When dentists perform a dental check-up, they are limited to what they can see in your mouth – they can only see the part of the tooth that sits above the gumline. Even then, dentists cannot see clearly between teeth where they touch. So just like other x-rays ordered by medical doctors to check for things like broken bones, dentists use dental x-rays to help see the parts of your teeth that sit below the gums and the surrounding bone.

What problems can dental x-rays show?
Dentists may take different types of x-rays depending upon what structures they are trying to view. Larger x-rays often provide a broader overview and are often taken outside the mouth. Smaller x-rays (where the x-ray film is placed inside the mouth) are used to show a smaller area in more detail, such as the area between two teeth.
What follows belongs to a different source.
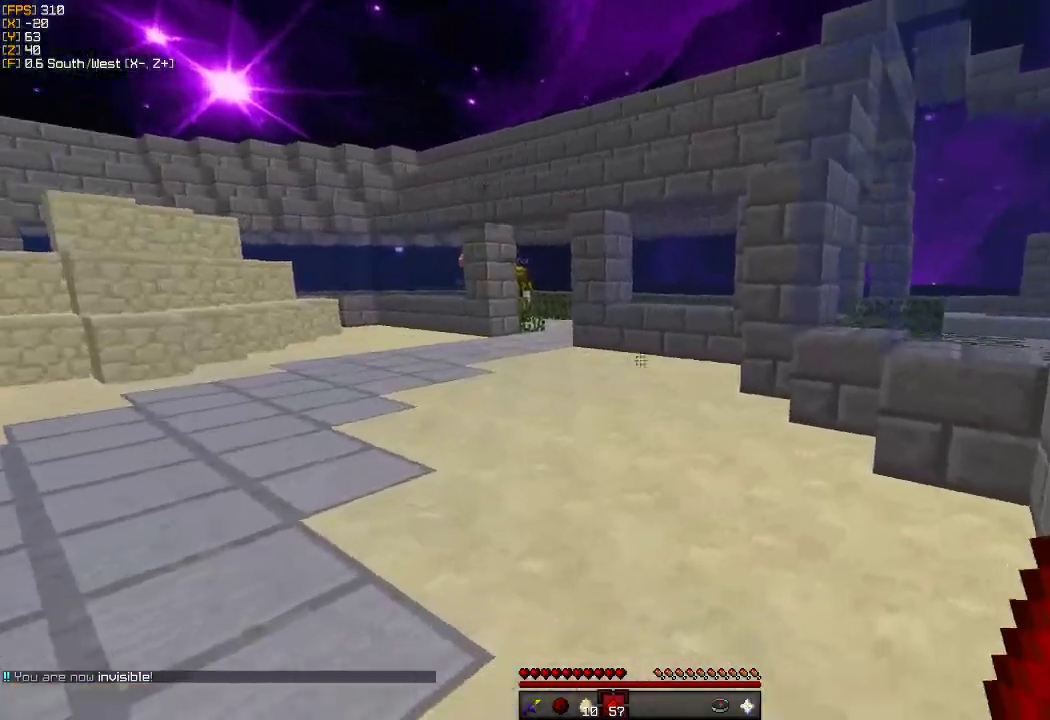
{"keys": ["a", "w"], "mouse": [], "events": []}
Conditions which may show up on x-rays include (but are not limited to);
• Tooth decay, including the presence of decay between your teeth and/or underneath fillings
• Tooth abscesses
• Bone loss associated with Peridontal (gum) disease
• Cysts, or areas of chronic infection which can be associated with unerrupted teeth, or teeth which have suffered some sort of trauma
• Developing teeth – whether they are present and whether they appear as expected in the correct location
• The presence of extra teeth or alternatively the absence of teeth
• The presence of wisdom teeth and their position
• Traumatic injuries such as tooth and/or bone fractures
• The presence of any growths
• Inflammation of sinuses (on larger x-rays)

When should I get x-rays?
Your dentist will help you decide how often you should have dental x-rays as everyone’s needs are different. Dentists may suggest that you undergo a series of x-rays when they have not seen you before as a patient, so that they can complete a comprehensive examination and advise you of your overall dental status. Dentists may also require patients to have dental x-rays in order to either plan dental treatment, monitor treatment outcomes or to assist with treatment procedures.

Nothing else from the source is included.